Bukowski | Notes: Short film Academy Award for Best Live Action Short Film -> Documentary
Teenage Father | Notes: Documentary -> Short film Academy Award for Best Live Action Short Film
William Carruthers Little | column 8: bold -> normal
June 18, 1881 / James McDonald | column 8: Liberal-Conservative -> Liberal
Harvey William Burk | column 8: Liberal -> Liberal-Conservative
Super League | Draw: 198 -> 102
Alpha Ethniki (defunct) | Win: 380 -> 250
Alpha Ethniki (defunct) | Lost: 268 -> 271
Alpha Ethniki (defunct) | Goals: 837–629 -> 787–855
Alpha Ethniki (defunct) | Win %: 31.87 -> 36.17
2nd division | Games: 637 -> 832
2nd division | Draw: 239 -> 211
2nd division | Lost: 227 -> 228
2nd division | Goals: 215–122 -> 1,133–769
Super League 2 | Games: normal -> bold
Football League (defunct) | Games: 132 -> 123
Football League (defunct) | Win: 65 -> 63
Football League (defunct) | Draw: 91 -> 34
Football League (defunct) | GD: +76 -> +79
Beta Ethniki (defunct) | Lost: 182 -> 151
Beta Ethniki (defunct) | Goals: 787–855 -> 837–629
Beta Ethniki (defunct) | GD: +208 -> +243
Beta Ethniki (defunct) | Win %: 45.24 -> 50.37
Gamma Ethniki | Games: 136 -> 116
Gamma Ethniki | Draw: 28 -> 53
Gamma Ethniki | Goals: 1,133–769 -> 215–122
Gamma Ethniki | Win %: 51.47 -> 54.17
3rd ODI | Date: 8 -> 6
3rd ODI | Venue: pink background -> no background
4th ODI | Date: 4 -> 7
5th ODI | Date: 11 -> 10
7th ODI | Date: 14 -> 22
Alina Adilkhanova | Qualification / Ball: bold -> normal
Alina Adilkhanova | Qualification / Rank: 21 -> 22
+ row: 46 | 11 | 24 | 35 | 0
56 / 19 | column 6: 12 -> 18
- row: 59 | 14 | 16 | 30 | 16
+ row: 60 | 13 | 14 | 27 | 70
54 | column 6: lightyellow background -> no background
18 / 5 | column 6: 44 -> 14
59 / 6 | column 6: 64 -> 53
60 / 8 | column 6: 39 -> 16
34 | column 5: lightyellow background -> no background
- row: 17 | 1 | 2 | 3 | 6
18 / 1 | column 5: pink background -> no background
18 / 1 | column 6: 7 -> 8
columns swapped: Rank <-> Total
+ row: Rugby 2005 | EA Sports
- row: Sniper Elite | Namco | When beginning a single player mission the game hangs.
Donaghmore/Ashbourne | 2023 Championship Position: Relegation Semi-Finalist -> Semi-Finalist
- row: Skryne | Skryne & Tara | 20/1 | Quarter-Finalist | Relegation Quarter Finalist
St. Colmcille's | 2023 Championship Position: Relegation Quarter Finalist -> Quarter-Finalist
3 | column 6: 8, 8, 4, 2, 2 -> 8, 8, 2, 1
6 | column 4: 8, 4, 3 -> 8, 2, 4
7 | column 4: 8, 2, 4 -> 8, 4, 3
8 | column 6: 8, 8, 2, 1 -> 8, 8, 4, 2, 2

◇ ◇ ◇ ◇ ◇ ◇ ◇

Stated problem | Can you return every line under each of the items above, character for character, with nothing added or left out?

The answer |
Bukowski | Notes: Short film Academy Award for Best Live Action Short Film -> Documentary
Teenage Father | Notes: Documentary -> Short film Academy Award for Best Live Action Short Film
William Carruthers Little | column 8: bold -> normal
June 18, 1881 / James McDonald | column 8: Liberal-Conservative -> Liberal
Harvey William Burk | column 8: Liberal -> Liberal-Conservative
Super League | Draw: 198 -> 102
Alpha Ethniki (defunct) | Win: 380 -> 250
Alpha Ethniki (defunct) | Lost: 268 -> 271
Alpha Ethniki (defunct) | Goals: 837–629 -> 787–855
Alpha Ethniki (defunct) | Win %: 31.87 -> 36.17
2nd division | Games: 637 -> 832
2nd division | Draw: 239 -> 211
2nd division | Lost: 227 -> 228
2nd division | Goals: 215–122 -> 1,133–769
Super League 2 | Games: normal -> bold
Football League (defunct) | Games: 132 -> 123
Football League (defunct) | Win: 65 -> 63
Football League (defunct) | Draw: 91 -> 34
Football League (defunct) | GD: +76 -> +79
Beta Ethniki (defunct) | Lost: 182 -> 151
Beta Ethniki (defunct) | Goals: 787–855 -> 837–629
Beta Ethniki (defunct) | GD: +208 -> +243
Beta Ethniki (defunct) | Win %: 45.24 -> 50.37
Gamma Ethniki | Games: 136 -> 116
Gamma Ethniki | Draw: 28 -> 53
Gamma Ethniki | Goals: 1,133–769 -> 215–122
Gamma Ethniki | Win %: 51.47 -> 54.17
3rd ODI | Date: 8 -> 6
3rd ODI | Venue: pink background -> no background
4th ODI | Date: 4 -> 7
5th ODI | Date: 11 -> 10
7th ODI | Date: 14 -> 22
Alina Adilkhanova | Qualification / Ball: bold -> normal
Alina Adilkhanova | Qualification / Rank: 21 -> 22
+ row: 46 | 11 | 24 | 35 | 0
56 / 19 | column 6: 12 -> 18
- row: 59 | 14 | 16 | 30 | 16
+ row: 60 | 13 | 14 | 27 | 70
54 | column 6: lightyellow background -> no background
18 / 5 | column 6: 44 -> 14
59 / 6 | column 6: 64 -> 53
60 / 8 | column 6: 39 -> 16
34 | column 5: lightyellow background -> no background
- row: 17 | 1 | 2 | 3 | 6
18 / 1 | column 5: pink background -> no background
18 / 1 | column 6: 7 -> 8
columns swapped: Rank <-> Total
+ row: Rugby 2005 | EA Sports
- row: Sniper Elite | Namco | When beginning a single player mission the game hangs.
Donaghmore/Ashbourne | 2023 Championship Position: Relegation Semi-Finalist -> Semi-Finalist
- row: Skryne | Skryne & Tara | 20/1 | Quarter-Finalist | Relegation Quarter Finalist
St. Colmcille's | 2023 Championship Position: Relegation Quarter Finalist -> Quarter-Finalist
3 | column 6: 8, 8, 4, 2, 2 -> 8, 8, 2, 1
6 | column 4: 8, 4, 3 -> 8, 2, 4
7 | column 4: 8, 2, 4 -> 8, 4, 3
8 | column 6: 8, 8, 2, 1 -> 8, 8, 4, 2, 2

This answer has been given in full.